In order to assess the effect of environment on brain anatomy, they generated three groups of male mice of the same breed, thus reducing the risk of variation.. The first is placed in the so-called fertilized cages, where They can interact with each other and have ladders to explore and wheels to practice on; the second is placed in a poor environment where the rat is alone in a bare cage; Finally, the third group acts as a control group, where the mice are placed together, without toys to stimulate them.
After 80 days, the mice’s brains are dissected, cut into very thin slices, and analyzed. The result is clear: Mice from the fertilization condition are 6% thicker than rodents raised in depleted cages, and a proportion of Each neuron is more important. Marianne and her colleagues have just demonstrated for the first time the existence of what we now call and to highlight the unexpected importance of glial cells in . after several The study was recently published in the journal Science.
What was Marianne Diamond carrying in her little box?
Marianne still has to contend with a lot of bias, especially now that the publication of her study has shaken up then-held beliefs about the immutability of the brain, but she continues to defend her work patiently and objectively. A teacher who is adored by her students, we regularly see her going to the stands or coming back from her with a small box in her hand. She hides inside an authentic mind that she loves to present to her students at the beginning of the year.
In 1984, Marian’s office in Berkeley became home to another container with unusual contents: a jar of mayonnaise sent by Thomas Harvey, which contained 4 parts of Albert’s brain..

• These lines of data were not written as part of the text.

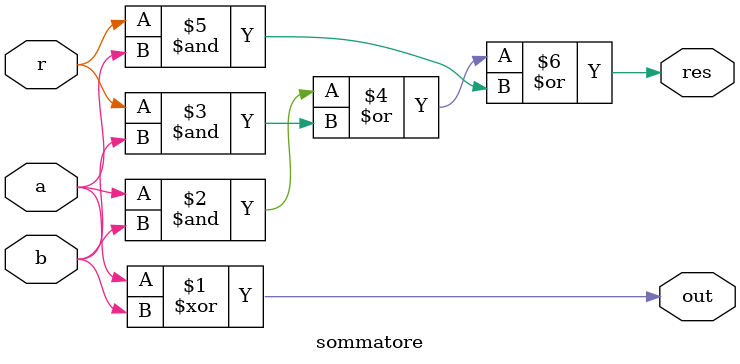
<source format=sv>
module sommatore(input logic a, b, r, output logic out, res);
	assign out=a^b;
	assign res=(a&b) | (r&b) | (r&a);
endmodule

</source>
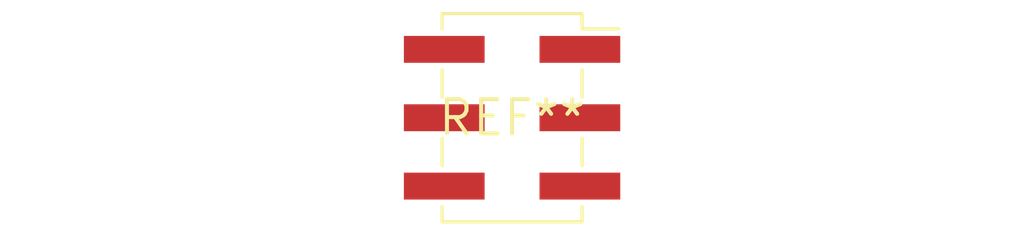
<source format=kicad_pcb>
(kicad_pcb (version 20240108) (generator pcbnew)

  (general
    (thickness 1.6)
  )

  (paper "A4")
  (layers
    (0 "F.Cu" signal)
    (31 "B.Cu" signal)
    (32 "B.Adhes" user "B.Adhesive")
    (33 "F.Adhes" user "F.Adhesive")
    (34 "B.Paste" user)
    (35 "F.Paste" user)
    (36 "B.SilkS" user "B.Silkscreen")
    (37 "F.SilkS" user "F.Silkscreen")
    (38 "B.Mask" user)
    (39 "F.Mask" user)
    (40 "Dwgs.User" user "User.Drawings")
    (41 "Cmts.User" user "User.Comments")
    (42 "Eco1.User" user "User.Eco1")
    (43 "Eco2.User" user "User.Eco2")
    (44 "Edge.Cuts" user)
    (45 "Margin" user)
    (46 "B.CrtYd" user "B.Courtyard")
    (47 "F.CrtYd" user "F.Courtyard")
    (48 "B.Fab" user)
    (49 "F.Fab" user)
    (50 "User.1" user)
    (51 "User.2" user)
    (52 "User.3" user)
    (53 "User.4" user)
    (54 "User.5" user)
    (55 "User.6" user)
    (56 "User.7" user)
    (57 "User.8" user)
    (58 "User.9" user)
  )

  (setup
    (pad_to_mask_clearance 0)
    (pcbplotparams
      (layerselection 0x00010fc_ffffffff)
      (plot_on_all_layers_selection 0x0000000_00000000)
      (disableapertmacros false)
      (usegerberextensions false)
      (usegerberattributes false)
      (usegerberadvancedattributes false)
      (creategerberjobfile false)
      (dashed_line_dash_ratio 12.000000)
      (dashed_line_gap_ratio 3.000000)
      (svgprecision 4)
      (plotframeref false)
      (viasonmask false)
      (mode 1)
      (useauxorigin false)
      (hpglpennumber 1)
      (hpglpenspeed 20)
      (hpglpendiameter 15.000000)
      (dxfpolygonmode false)
      (dxfimperialunits false)
      (dxfusepcbnewfont false)
      (psnegative false)
      (psa4output false)
      (plotreference false)
      (plotvalue false)
      (plotinvisibletext false)
      (sketchpadsonfab false)
      (subtractmaskfromsilk false)
      (outputformat 1)
      (mirror false)
      (drillshape 1)
      (scaleselection 1)
      (outputdirectory "")
    )
  )

  (net 0 "")

  (footprint "PinSocket_2x03_P2.54mm_Vertical_SMD" (layer "F.Cu") (at 0 0))

)

</source>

The conditions for obtaining this strange effect are controversial to say the least. After all, the instructions that the famous scientist left at his death were quite clear: I burn my body and scatter gray in secret because I do not wish to be an idol.
The disobedience that sheds light on science
But Thomas Harvey, responsible forfrom the deceased , do not intend to respect these wishes. He extracts everything he can from the body entrusted to him, including his internal organs , which he sends to Einstein’s ophthalmologist and whose brain he keeps at home; Then he sends the remains to the departments charged with cremation. However, the theft was soon noticed, and Princeton Hospital shot Harvey on the spot.

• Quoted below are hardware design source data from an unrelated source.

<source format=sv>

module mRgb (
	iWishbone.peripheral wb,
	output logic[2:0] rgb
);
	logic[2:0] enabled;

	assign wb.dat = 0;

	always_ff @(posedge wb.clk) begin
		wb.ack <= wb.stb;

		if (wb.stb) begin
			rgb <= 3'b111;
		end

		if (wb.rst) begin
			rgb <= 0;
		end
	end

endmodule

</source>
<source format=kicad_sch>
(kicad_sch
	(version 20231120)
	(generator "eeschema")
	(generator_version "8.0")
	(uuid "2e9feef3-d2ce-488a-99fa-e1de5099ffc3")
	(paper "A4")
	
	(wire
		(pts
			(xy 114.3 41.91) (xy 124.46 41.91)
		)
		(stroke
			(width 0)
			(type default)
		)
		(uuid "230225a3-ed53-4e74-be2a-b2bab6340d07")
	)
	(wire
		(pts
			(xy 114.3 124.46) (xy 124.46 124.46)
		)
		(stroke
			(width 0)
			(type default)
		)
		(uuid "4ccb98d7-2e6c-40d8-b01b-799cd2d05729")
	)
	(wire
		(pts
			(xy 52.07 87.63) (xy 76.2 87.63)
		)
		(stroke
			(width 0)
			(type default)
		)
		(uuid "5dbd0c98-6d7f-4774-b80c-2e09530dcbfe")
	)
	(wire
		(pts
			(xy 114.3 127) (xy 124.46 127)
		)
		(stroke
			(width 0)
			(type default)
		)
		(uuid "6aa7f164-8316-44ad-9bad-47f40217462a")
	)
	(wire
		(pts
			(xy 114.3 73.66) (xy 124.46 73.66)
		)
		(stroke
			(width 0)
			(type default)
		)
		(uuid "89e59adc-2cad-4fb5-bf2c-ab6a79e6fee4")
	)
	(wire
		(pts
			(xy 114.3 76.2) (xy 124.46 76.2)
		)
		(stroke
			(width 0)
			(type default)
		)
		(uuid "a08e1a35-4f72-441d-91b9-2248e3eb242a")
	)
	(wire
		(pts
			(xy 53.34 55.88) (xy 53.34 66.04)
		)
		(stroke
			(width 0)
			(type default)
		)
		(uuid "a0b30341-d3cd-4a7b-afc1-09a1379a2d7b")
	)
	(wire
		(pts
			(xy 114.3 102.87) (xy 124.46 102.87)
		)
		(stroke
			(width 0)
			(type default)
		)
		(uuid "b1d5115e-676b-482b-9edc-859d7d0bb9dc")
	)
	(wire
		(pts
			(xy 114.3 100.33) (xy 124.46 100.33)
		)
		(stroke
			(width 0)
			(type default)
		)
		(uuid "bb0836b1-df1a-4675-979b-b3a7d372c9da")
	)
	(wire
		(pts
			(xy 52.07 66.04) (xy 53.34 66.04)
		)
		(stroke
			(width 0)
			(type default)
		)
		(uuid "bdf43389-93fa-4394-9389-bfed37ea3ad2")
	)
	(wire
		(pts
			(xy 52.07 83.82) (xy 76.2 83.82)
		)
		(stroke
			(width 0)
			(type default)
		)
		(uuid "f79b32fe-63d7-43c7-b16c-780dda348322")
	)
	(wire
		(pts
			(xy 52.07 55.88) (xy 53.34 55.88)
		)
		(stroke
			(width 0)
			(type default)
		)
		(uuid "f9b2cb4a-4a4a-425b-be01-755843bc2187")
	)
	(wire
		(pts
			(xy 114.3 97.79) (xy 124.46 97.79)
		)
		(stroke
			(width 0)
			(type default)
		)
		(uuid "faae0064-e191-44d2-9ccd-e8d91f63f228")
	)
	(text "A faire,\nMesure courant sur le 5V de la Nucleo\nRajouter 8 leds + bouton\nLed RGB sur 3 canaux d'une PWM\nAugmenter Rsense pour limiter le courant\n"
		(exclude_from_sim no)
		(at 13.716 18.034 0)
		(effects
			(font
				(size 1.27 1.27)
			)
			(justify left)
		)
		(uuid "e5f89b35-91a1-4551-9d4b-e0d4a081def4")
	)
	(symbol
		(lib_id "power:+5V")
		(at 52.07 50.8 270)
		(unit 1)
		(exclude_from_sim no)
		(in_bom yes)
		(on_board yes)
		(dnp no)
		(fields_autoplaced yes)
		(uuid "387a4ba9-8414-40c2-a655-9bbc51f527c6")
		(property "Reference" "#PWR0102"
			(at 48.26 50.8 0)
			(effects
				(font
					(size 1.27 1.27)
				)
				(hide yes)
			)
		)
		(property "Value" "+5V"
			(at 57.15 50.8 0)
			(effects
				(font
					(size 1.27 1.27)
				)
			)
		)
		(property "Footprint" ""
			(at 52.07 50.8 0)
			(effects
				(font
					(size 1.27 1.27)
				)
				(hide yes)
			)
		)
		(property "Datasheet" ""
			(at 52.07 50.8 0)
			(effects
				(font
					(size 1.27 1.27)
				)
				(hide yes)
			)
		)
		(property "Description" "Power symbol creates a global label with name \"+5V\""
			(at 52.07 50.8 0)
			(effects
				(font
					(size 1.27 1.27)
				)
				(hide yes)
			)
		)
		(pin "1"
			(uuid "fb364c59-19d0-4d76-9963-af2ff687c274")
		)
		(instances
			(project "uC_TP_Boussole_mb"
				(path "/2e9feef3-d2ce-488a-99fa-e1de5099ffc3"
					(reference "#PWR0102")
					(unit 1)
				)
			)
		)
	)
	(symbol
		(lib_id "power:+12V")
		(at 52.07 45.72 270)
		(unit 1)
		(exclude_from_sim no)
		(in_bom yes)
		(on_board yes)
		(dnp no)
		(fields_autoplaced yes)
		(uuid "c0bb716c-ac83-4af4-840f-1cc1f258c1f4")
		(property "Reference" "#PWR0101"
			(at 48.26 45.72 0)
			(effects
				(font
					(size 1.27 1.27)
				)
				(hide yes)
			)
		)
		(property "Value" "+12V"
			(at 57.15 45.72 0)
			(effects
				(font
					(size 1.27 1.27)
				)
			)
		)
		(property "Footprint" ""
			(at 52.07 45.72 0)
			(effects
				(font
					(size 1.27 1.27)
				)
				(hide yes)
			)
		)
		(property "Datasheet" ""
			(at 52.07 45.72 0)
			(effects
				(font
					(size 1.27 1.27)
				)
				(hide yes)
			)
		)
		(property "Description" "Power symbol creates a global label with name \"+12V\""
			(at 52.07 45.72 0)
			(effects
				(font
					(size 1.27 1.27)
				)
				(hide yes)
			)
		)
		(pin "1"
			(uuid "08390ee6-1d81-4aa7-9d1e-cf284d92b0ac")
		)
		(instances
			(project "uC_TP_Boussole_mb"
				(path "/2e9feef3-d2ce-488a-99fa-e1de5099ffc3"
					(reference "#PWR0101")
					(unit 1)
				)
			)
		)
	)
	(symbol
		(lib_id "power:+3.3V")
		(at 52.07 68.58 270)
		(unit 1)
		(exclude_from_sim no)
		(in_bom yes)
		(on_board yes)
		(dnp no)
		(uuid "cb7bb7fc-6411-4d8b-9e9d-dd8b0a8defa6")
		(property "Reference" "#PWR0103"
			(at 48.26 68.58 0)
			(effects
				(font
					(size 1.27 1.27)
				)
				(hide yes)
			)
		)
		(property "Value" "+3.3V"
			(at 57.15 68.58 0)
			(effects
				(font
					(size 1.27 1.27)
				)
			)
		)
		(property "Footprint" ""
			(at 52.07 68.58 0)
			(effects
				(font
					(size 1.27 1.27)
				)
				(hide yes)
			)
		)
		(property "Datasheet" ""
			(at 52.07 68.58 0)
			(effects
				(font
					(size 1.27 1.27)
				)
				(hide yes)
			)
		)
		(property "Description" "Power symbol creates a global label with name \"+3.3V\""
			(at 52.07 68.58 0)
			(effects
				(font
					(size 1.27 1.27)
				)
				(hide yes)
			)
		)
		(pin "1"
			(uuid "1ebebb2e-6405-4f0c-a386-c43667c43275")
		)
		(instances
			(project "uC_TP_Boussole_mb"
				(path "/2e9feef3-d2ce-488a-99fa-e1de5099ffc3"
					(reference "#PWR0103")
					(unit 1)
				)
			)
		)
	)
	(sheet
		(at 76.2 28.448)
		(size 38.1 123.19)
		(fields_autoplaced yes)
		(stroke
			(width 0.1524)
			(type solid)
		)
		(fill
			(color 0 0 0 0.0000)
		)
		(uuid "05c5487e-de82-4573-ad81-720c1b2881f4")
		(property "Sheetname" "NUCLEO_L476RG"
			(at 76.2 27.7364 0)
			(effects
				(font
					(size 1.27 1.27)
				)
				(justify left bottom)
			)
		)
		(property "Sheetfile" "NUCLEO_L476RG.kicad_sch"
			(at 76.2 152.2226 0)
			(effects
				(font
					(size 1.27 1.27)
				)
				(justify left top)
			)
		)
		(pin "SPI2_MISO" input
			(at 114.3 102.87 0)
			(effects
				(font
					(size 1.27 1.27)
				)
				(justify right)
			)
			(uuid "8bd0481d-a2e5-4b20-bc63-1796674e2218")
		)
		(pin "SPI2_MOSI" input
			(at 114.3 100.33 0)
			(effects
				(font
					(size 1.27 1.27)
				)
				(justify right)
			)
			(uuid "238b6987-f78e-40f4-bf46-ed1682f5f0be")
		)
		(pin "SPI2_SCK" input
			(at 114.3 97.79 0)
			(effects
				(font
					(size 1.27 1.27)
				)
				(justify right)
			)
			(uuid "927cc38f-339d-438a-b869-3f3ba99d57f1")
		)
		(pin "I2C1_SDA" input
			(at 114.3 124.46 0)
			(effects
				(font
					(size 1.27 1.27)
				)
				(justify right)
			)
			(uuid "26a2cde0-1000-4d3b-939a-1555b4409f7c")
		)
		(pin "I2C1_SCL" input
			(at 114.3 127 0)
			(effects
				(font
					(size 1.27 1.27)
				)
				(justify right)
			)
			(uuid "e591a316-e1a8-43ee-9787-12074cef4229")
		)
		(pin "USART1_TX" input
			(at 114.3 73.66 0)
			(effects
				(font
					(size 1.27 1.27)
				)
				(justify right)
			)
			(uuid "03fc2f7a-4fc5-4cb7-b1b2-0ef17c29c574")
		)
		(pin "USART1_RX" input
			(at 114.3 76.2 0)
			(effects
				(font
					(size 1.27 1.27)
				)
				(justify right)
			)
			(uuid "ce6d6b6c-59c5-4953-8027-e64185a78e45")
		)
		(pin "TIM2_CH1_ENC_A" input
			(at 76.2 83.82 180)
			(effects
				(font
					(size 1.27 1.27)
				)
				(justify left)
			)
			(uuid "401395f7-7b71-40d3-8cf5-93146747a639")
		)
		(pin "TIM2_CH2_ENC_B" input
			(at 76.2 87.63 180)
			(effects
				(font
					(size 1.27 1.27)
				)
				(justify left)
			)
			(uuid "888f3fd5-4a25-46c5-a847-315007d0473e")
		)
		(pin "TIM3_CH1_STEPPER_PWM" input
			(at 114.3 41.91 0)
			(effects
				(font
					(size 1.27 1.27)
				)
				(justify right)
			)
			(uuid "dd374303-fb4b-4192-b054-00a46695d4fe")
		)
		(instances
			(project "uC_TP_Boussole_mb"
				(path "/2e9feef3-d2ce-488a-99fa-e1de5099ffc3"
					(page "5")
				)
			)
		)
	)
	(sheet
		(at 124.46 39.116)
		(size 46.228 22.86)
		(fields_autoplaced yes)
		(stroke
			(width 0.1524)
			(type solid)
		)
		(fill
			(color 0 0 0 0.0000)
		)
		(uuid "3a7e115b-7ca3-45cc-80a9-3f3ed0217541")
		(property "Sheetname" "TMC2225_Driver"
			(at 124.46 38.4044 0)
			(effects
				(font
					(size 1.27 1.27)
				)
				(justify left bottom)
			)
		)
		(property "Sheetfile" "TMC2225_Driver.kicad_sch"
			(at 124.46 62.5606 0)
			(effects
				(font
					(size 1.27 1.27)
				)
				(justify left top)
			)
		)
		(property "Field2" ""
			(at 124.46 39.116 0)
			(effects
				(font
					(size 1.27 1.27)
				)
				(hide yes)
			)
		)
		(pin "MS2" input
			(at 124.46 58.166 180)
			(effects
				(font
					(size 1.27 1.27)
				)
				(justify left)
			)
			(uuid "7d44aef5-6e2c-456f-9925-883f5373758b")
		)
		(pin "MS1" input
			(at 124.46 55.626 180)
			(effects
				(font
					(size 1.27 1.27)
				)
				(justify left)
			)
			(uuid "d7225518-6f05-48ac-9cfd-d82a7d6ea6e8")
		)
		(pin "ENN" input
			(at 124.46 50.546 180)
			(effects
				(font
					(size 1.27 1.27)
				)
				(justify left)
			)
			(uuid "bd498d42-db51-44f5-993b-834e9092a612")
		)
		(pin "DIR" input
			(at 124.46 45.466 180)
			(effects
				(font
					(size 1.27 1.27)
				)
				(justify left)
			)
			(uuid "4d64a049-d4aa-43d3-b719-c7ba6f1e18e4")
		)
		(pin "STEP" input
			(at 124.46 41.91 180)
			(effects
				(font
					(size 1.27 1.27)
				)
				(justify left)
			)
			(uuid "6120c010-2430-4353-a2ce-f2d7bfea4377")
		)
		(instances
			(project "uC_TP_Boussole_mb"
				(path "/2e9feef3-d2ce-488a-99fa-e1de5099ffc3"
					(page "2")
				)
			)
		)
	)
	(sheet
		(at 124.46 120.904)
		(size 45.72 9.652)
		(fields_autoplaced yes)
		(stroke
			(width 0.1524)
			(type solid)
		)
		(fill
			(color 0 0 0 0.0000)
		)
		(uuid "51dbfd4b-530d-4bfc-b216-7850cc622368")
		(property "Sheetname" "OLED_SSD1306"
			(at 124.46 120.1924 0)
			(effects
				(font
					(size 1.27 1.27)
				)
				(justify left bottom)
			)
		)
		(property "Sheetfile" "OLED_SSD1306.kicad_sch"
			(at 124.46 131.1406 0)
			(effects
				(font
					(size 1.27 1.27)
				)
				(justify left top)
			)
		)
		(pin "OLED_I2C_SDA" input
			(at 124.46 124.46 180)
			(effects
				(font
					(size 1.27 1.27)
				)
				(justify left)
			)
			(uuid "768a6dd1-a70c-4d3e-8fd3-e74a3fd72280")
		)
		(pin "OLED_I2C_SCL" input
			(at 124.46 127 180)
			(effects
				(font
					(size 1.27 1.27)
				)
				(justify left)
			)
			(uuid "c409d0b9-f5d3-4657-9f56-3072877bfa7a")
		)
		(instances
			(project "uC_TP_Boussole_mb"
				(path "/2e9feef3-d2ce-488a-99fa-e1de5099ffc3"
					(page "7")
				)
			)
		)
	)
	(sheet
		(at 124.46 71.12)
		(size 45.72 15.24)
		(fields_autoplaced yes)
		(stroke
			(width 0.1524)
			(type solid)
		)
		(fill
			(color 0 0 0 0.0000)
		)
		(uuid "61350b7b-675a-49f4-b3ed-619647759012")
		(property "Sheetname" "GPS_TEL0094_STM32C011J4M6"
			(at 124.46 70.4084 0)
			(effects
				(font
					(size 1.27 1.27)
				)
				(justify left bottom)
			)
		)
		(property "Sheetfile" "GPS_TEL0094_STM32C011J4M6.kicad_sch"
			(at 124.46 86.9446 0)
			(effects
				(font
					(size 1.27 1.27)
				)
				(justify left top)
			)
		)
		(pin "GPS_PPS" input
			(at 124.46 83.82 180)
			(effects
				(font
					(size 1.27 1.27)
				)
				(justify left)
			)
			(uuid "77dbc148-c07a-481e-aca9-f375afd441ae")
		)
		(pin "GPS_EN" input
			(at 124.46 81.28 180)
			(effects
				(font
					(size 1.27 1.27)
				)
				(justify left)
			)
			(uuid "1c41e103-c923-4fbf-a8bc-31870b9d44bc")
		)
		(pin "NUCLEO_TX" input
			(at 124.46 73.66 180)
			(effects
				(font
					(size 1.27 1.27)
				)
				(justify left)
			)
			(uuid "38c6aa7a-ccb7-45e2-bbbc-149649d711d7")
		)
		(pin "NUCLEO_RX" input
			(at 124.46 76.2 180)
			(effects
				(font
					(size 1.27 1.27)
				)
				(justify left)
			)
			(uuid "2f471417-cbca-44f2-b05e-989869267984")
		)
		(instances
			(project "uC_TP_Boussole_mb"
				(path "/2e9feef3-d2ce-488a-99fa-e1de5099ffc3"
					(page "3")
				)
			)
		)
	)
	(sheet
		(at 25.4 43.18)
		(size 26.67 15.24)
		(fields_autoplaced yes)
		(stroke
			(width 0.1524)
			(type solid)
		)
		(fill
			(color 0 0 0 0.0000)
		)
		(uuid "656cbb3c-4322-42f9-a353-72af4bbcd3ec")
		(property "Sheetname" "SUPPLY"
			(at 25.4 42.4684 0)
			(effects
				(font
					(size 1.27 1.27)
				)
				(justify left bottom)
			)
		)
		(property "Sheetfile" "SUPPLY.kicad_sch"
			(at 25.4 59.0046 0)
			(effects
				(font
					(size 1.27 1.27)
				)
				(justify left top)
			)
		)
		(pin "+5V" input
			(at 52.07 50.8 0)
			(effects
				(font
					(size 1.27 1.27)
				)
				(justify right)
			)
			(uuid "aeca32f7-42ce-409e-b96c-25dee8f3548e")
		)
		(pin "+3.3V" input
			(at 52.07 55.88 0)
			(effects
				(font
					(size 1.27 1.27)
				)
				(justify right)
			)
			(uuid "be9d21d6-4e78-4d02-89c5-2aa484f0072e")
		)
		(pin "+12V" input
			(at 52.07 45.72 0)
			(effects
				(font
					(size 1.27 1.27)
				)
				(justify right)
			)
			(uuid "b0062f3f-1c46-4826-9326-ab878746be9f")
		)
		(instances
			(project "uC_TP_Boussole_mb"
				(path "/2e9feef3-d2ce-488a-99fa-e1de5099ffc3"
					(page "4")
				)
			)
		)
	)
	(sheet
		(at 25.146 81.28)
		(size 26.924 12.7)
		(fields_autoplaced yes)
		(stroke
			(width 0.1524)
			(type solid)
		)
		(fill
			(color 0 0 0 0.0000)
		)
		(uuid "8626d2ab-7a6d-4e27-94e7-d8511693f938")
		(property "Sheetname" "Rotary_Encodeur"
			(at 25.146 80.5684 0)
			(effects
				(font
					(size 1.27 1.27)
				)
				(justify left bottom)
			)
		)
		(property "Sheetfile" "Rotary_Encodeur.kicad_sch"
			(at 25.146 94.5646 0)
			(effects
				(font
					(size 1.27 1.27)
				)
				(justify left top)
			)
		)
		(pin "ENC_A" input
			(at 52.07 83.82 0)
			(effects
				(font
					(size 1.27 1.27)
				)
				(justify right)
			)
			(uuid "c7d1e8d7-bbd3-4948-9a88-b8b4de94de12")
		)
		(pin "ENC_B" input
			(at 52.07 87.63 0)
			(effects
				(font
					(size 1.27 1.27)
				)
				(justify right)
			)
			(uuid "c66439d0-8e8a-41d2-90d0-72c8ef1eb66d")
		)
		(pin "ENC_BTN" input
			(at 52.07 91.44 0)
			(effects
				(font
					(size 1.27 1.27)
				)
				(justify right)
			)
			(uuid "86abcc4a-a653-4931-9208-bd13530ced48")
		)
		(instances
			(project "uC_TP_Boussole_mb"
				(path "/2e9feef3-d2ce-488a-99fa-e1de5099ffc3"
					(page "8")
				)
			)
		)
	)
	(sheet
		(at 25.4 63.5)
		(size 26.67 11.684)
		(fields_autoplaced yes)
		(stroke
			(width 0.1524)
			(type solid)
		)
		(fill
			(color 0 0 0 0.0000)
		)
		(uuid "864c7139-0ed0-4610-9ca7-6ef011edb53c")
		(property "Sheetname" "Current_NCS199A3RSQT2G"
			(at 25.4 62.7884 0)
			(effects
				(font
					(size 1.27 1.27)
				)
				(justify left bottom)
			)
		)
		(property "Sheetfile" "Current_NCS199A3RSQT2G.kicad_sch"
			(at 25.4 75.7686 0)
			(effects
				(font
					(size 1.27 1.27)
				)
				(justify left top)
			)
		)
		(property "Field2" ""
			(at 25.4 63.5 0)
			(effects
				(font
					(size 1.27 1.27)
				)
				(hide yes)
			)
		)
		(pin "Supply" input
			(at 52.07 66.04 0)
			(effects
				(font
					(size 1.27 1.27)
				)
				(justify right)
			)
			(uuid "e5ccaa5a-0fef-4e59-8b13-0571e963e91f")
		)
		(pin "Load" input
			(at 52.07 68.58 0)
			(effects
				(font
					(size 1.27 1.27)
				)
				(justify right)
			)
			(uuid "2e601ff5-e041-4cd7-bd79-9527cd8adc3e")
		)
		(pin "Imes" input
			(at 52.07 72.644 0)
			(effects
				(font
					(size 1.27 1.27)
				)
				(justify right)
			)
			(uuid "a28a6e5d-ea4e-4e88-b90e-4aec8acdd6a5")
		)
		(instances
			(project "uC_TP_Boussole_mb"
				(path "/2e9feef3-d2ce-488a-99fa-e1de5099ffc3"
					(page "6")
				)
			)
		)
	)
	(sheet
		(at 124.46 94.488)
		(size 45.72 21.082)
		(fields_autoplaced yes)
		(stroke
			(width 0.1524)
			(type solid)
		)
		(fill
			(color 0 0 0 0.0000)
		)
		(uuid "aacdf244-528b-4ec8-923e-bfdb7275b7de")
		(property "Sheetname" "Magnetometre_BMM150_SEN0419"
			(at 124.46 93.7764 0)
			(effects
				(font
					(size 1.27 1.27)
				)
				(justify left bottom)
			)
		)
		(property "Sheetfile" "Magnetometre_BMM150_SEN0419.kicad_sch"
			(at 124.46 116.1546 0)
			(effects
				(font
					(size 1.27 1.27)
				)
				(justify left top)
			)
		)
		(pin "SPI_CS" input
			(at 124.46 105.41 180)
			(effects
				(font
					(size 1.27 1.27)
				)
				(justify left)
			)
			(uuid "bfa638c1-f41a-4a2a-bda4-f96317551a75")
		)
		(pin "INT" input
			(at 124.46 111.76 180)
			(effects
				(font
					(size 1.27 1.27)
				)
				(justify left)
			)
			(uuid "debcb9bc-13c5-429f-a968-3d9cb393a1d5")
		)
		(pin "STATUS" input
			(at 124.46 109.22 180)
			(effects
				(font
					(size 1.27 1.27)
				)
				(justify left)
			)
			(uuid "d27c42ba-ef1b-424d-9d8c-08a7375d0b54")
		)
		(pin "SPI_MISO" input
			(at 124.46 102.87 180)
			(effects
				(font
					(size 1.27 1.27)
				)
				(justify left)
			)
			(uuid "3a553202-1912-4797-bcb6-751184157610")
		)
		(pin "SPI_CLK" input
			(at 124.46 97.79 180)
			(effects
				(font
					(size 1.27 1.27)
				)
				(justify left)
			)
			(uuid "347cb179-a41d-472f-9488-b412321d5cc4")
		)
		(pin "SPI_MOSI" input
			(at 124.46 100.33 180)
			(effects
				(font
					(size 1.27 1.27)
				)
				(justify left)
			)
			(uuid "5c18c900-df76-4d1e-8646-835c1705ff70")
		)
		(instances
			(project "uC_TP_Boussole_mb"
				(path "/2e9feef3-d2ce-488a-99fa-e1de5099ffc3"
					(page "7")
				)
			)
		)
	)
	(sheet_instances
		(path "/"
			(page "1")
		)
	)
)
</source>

The Einstein family, for their part, pointed the finger at the sacrilegious act committed beforeAnd only reluctantly did the scientist’s son allow Harvey to preserve the brain. This one is quick to chop it up into 240 tiny pieces that he keeps in silico, and apart from a few shipments to scientists around the world, Albert Einstein’s brain ends up resting for 40 years in various cans and boxes, gathering dust in a Harvey vault.
What reveals the anatomy of Einstein’s brain?
Fortunately, Marianne doesn’t intend to leave these bits of pink flesh in her jar. The method of memorization that Harvey uses is exactly what he needs: he will be able, as withMice, cut the cortex of the physicist into thin slices and observe in detail the distribution of the cells that make up it. focus her attention on superior and inferior parietal of the right and left hemispheres and then compares the results with identical regions taken from 11 male human brains.
Conclusion: Region 39, known as Brodmann’s region, has the highest number of glial cells in the world, more specificallyresponsible for supplying and repairing neurons and oligodendrocytes that are involved in their proper connections.
The study is the first to look at Einstein’s brain, but its results will remain controversial, as will those of the studies that will follow. It is difficult to interpret analyzes of a brain that has been dead for nearly 30 years with certainty, and to find other brains of the same age and relatively healthy to compare with them.
Although the general public today remembers Marianne Diamond as the woman who explained Einstein’s brain, it was her experience with mice that elevated her to the status of great scientists of the last century. Marianne continued teaching at Berkeley until the age of 80 and until she became Where the university broadcasts its courses. She passed away on July 25, 2017, at the age of 90. History does not tell us whether his brain was bequeathed to science.